[Opening INPUT DATA section]

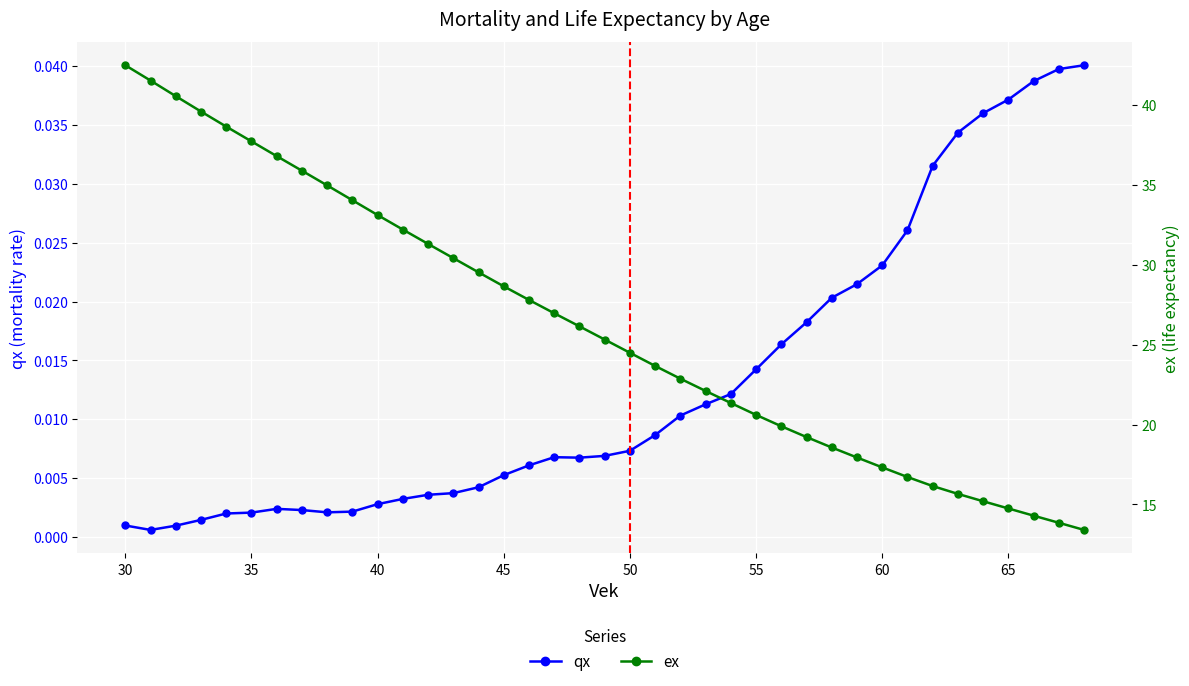

True or false: ex and qx intersect in this chart.

False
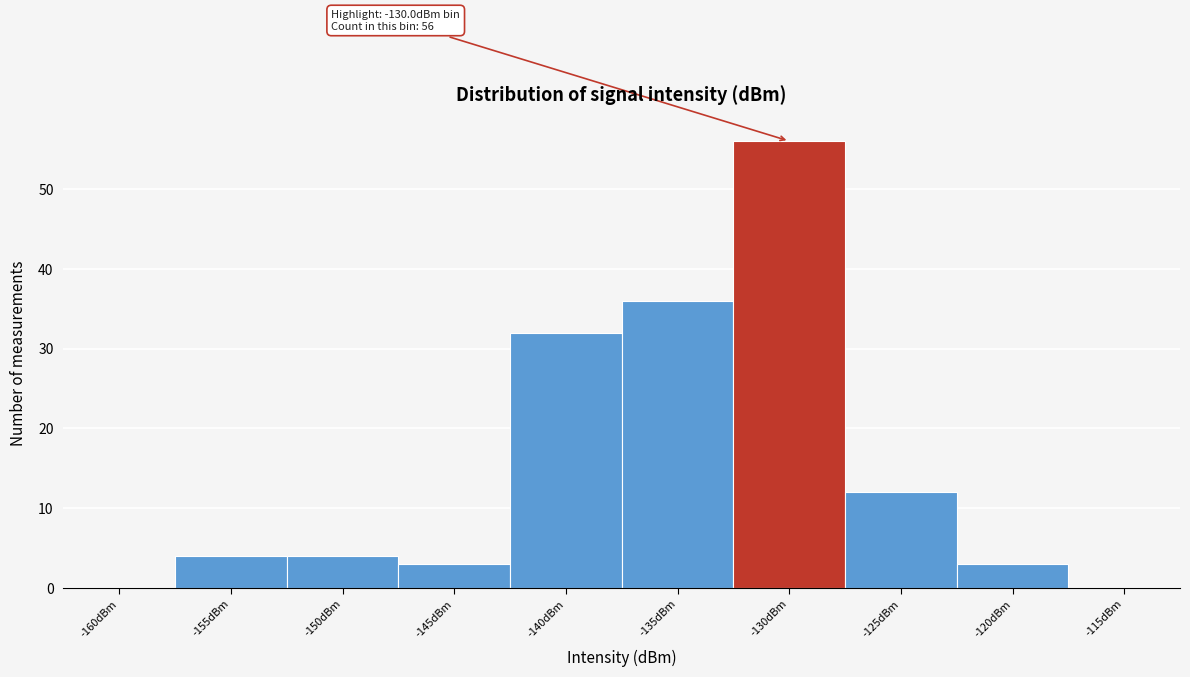

Reading left to right, transcribe all the data shown in this chart.

-160dBm=0	-155dBm=4	-150dBm=4	-145dBm=3	-140dBm=32	-135dBm=36	-130dBm=56	-125dBm=12	-120dBm=3	-115dBm=0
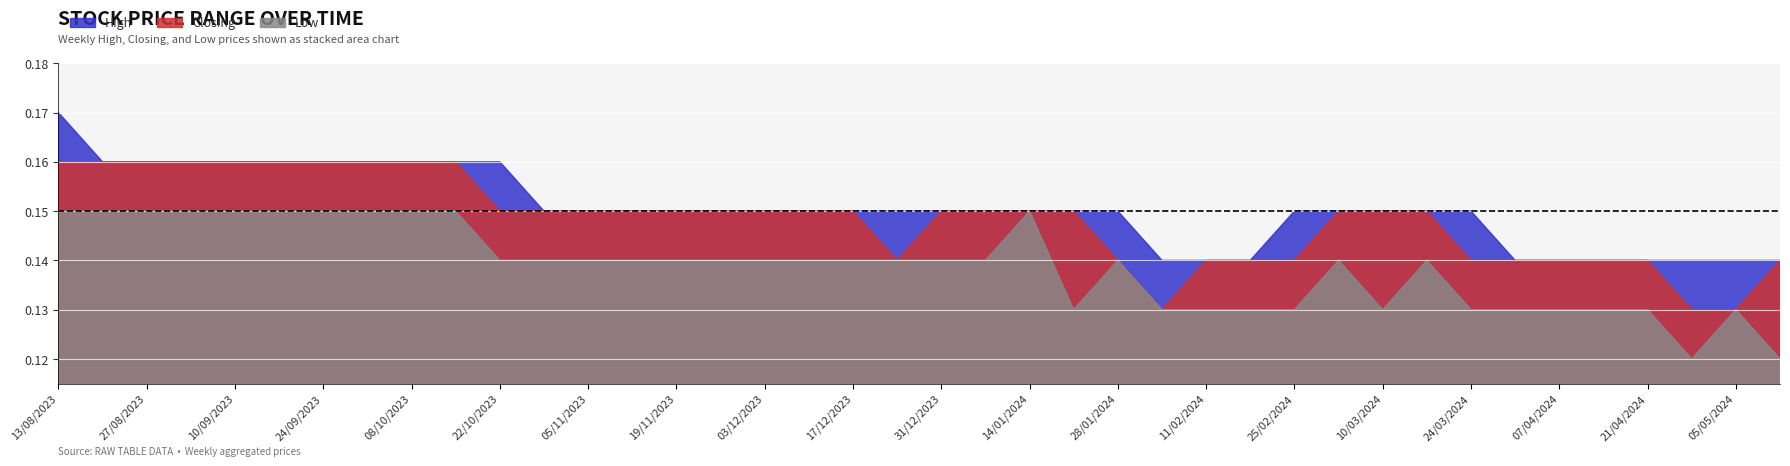

At which category is the sum across all series the highest?

13/08/2023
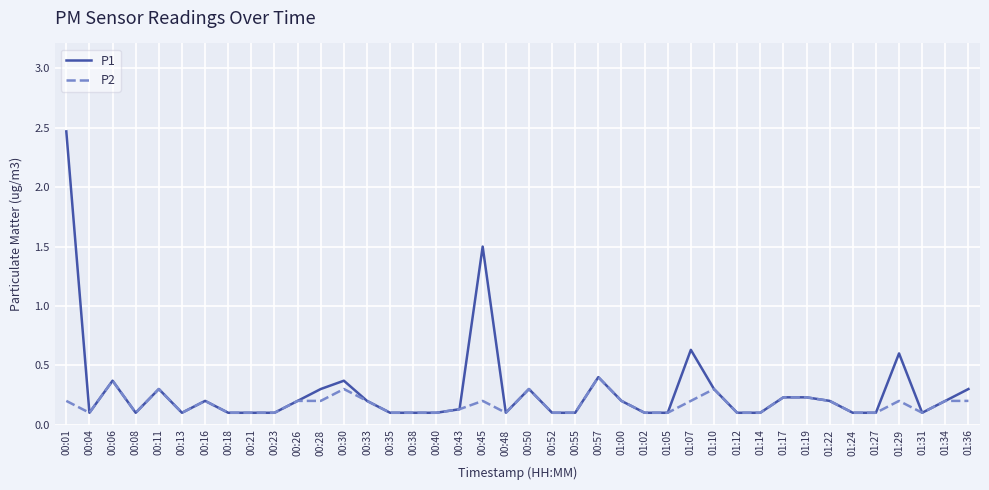

Reading left to right, list all the values displayed in this chart.

P1: 2.5	0.1	0.4	0.1	0.3	0.1	0.2	0.1	0.1	0.1	0.2	0.3	0.4	0.2	0.1	0.1	0.1	0.1	1.5	0.1	0.3	0.1	0.1	0.4	0.2	0.1	0.1	0.6	0.3	0.1	0.1	0.2	0.2	0.2	0.1	0.1	0.6	0.1	0.2	0.3
P2: 0.2	0.1	0.4	0.1	0.3	0.1	0.2	0.1	0.1	0.1	0.2	0.2	0.3	0.2	0.1	0.1	0.1	0.1	0.2	0.1	0.3	0.1	0.1	0.4	0.2	0.1	0.1	0.2	0.3	0.1	0.1	0.2	0.2	0.2	0.1	0.1	0.2	0.1	0.2	0.2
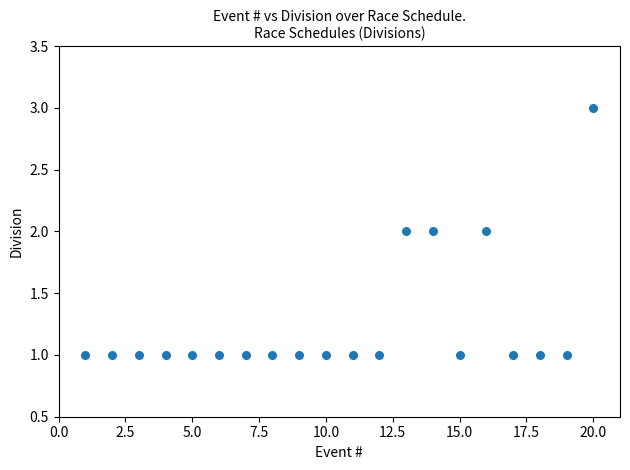

What is the range of X values (max minus min)?

19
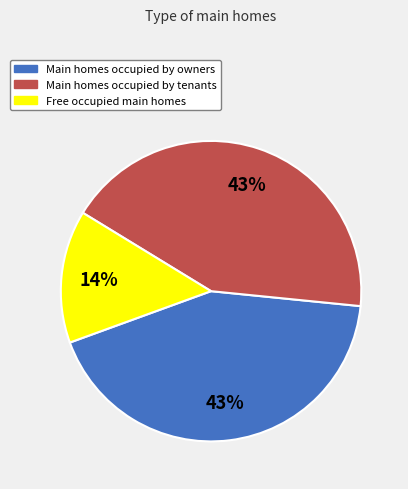

Is there any slice that represents more than half of the pie?

No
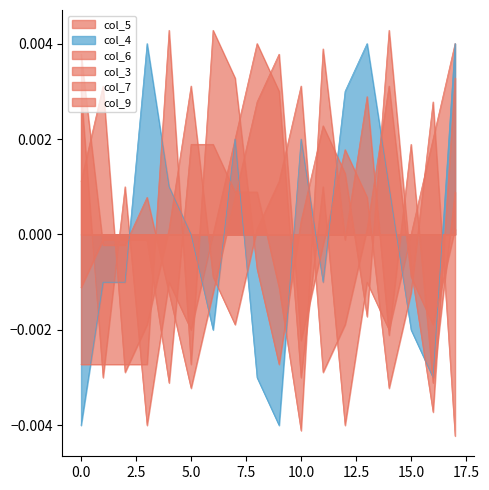

Does the chart have visible grid lines?

No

[Closing INPUT DATA section]

**PROBLEM DESCRIPTION:**
Identify every line in the listing above that contains the word "this", and copy each of those lines. Case counts.

**WRITTEN ANSWER:**
True or false: ex and qx intersect in this chart.
Reading left to right, transcribe all the data shown in this chart.
Reading left to right, list all the values displayed in this chart.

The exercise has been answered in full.